# Task prompt:
Only a number is expected: how many lines in the entries that follow contain the word "pixels"?

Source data
========
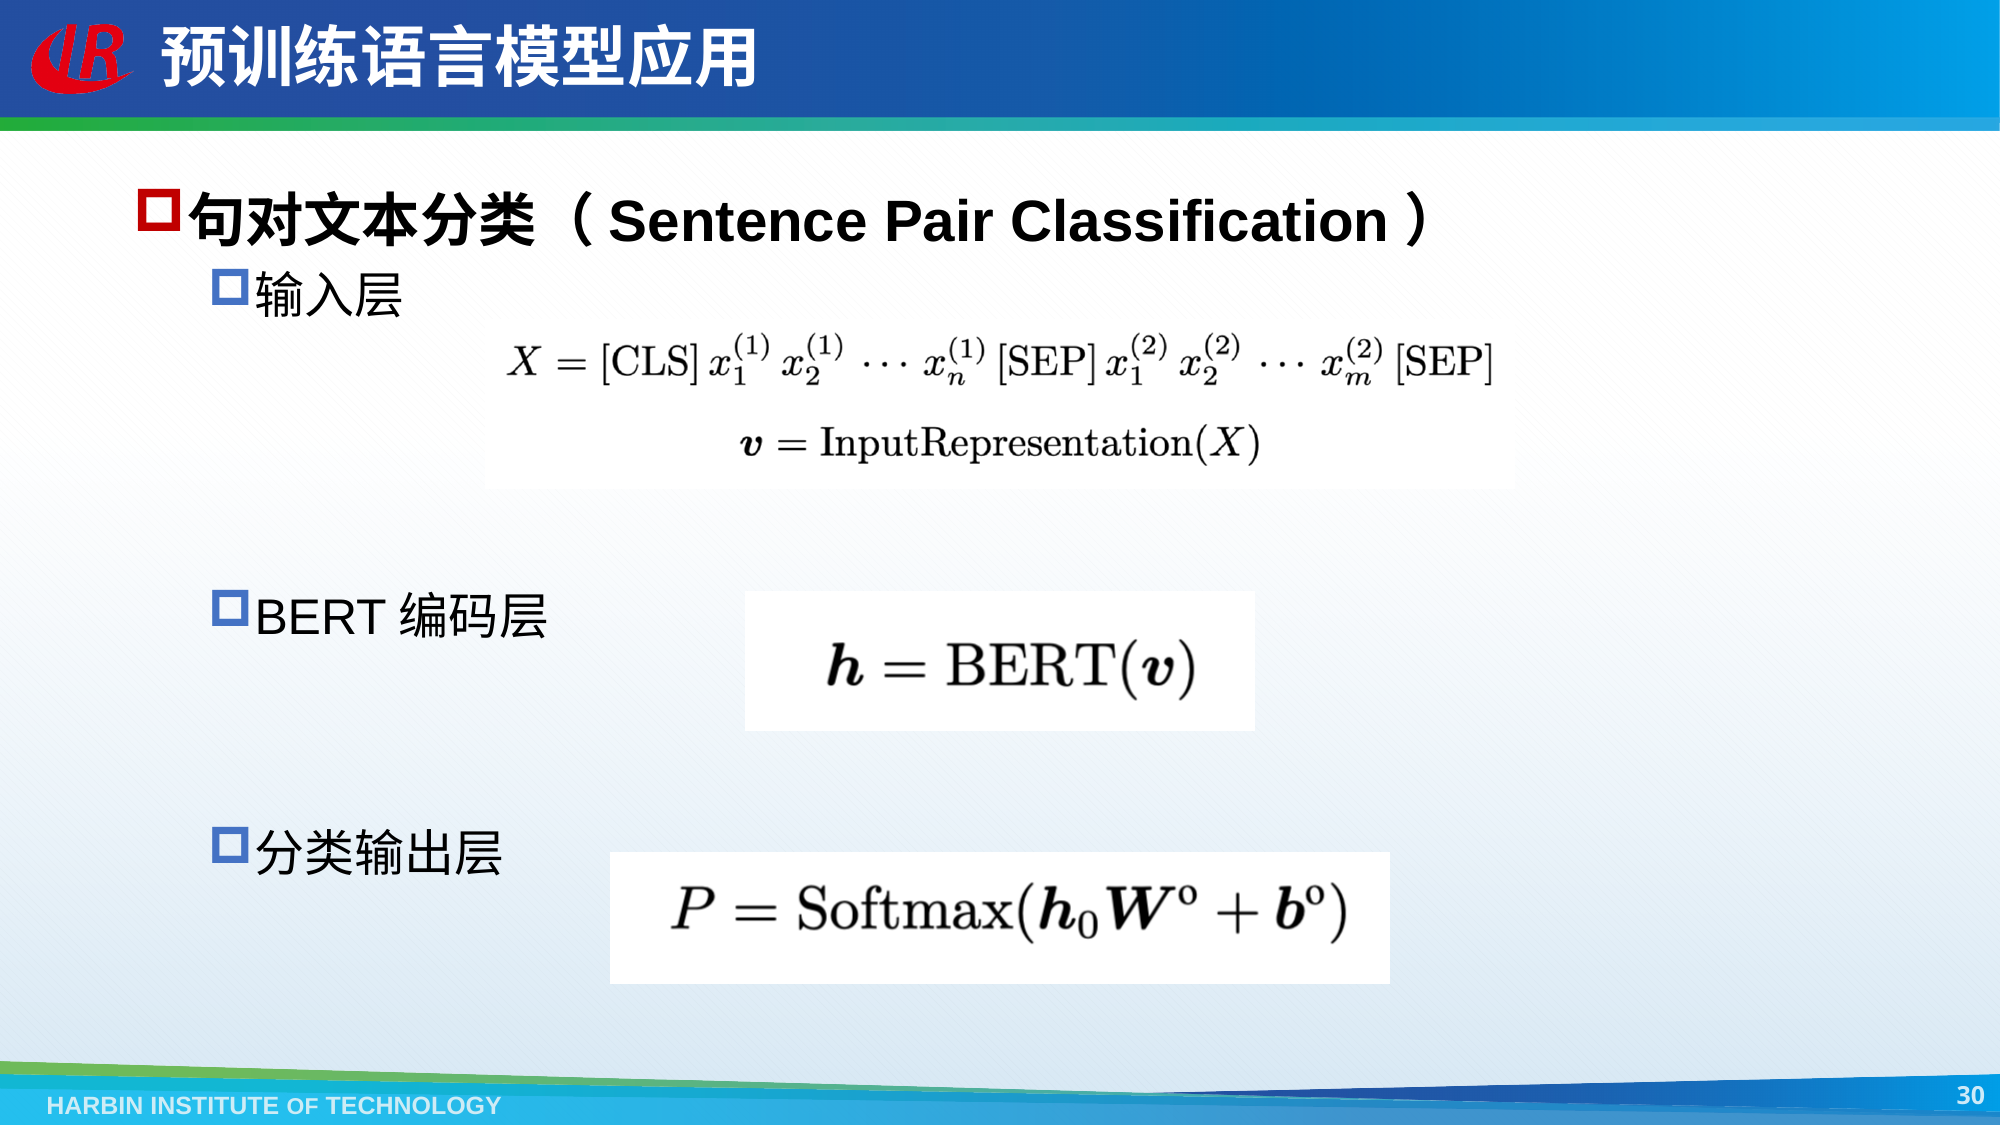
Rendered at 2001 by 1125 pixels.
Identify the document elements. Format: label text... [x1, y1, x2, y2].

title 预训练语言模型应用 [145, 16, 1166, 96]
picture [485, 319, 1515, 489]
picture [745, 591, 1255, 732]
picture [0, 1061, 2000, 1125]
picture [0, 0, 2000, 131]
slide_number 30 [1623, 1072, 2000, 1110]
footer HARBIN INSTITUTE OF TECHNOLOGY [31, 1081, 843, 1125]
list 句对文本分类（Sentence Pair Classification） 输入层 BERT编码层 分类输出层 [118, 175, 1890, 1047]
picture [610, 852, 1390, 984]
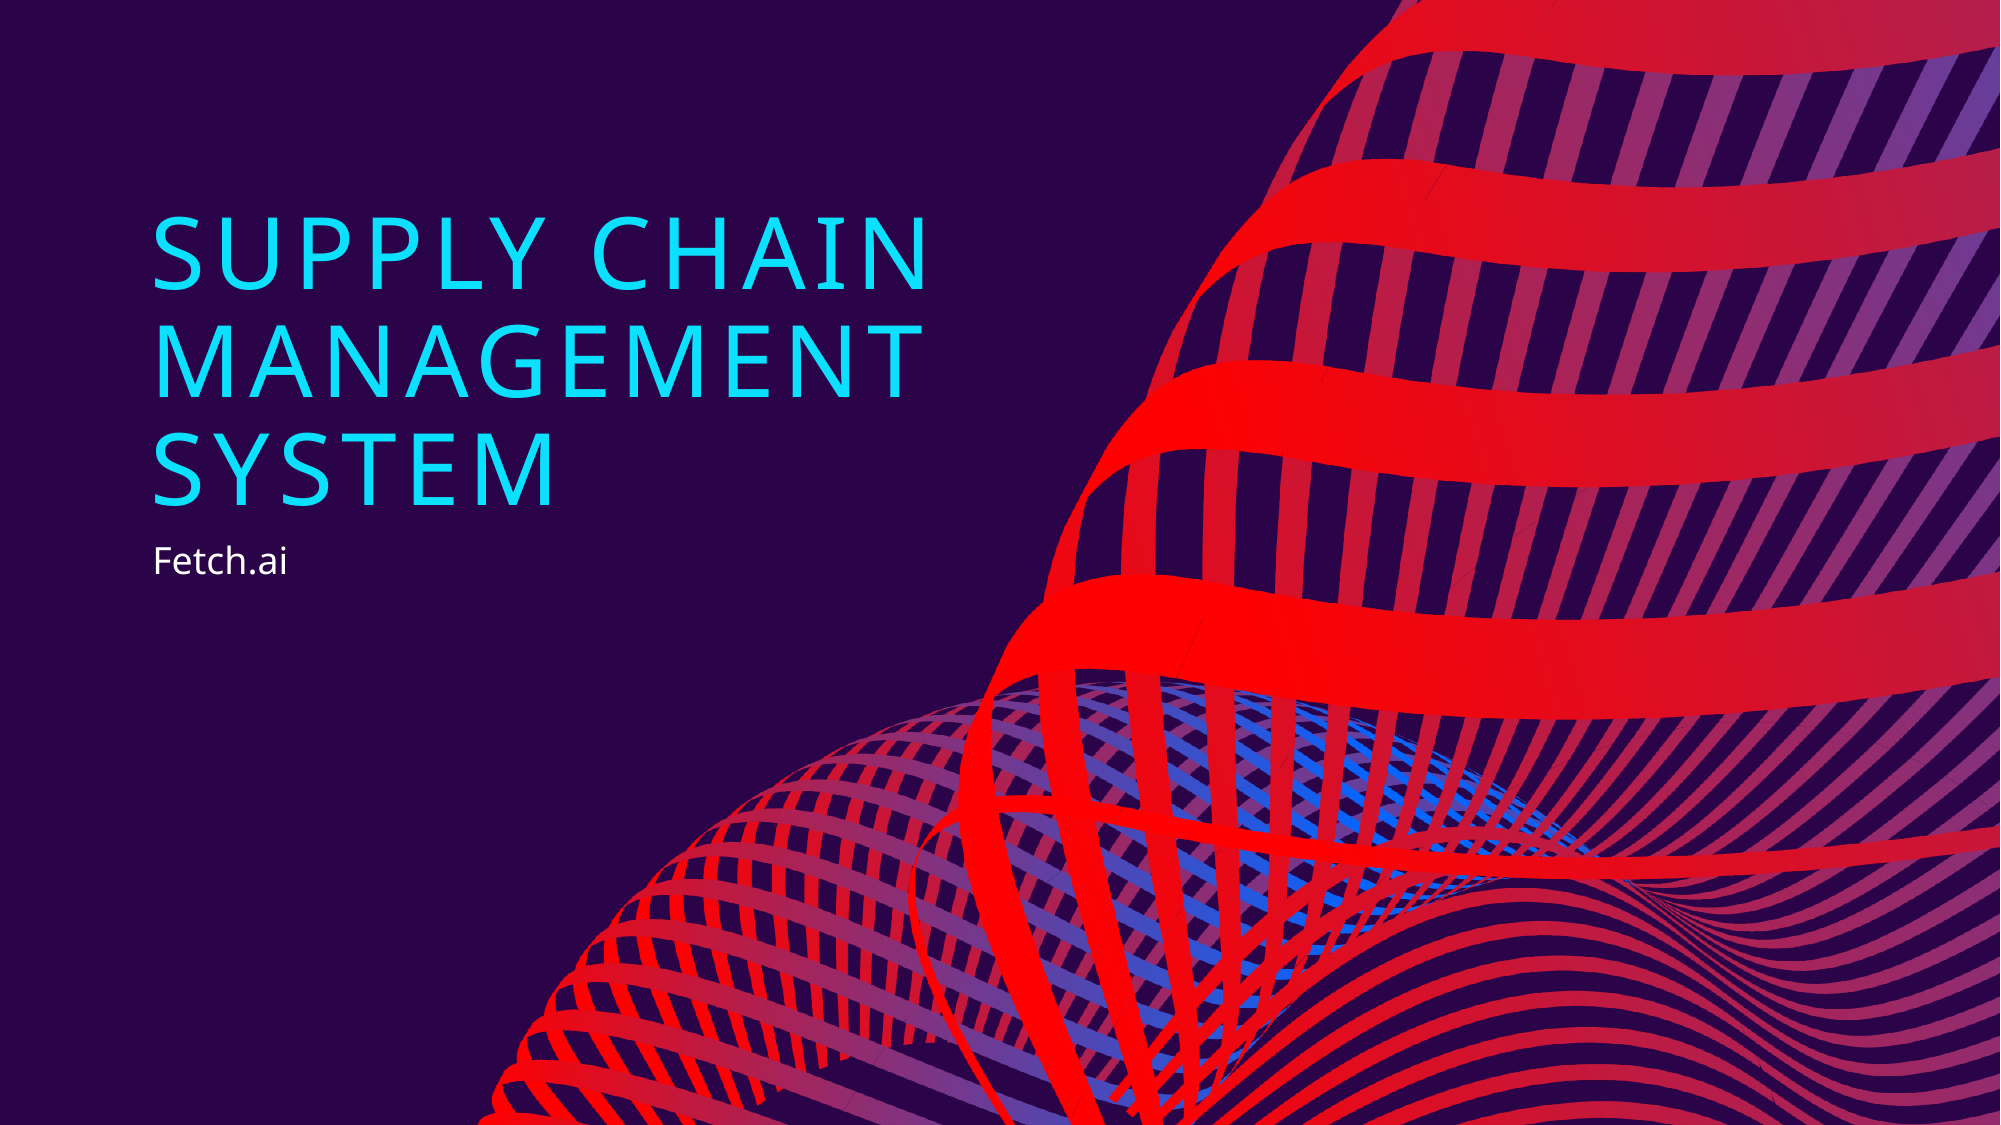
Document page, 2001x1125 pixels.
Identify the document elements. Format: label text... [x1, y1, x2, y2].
========
# Solution for this task:
2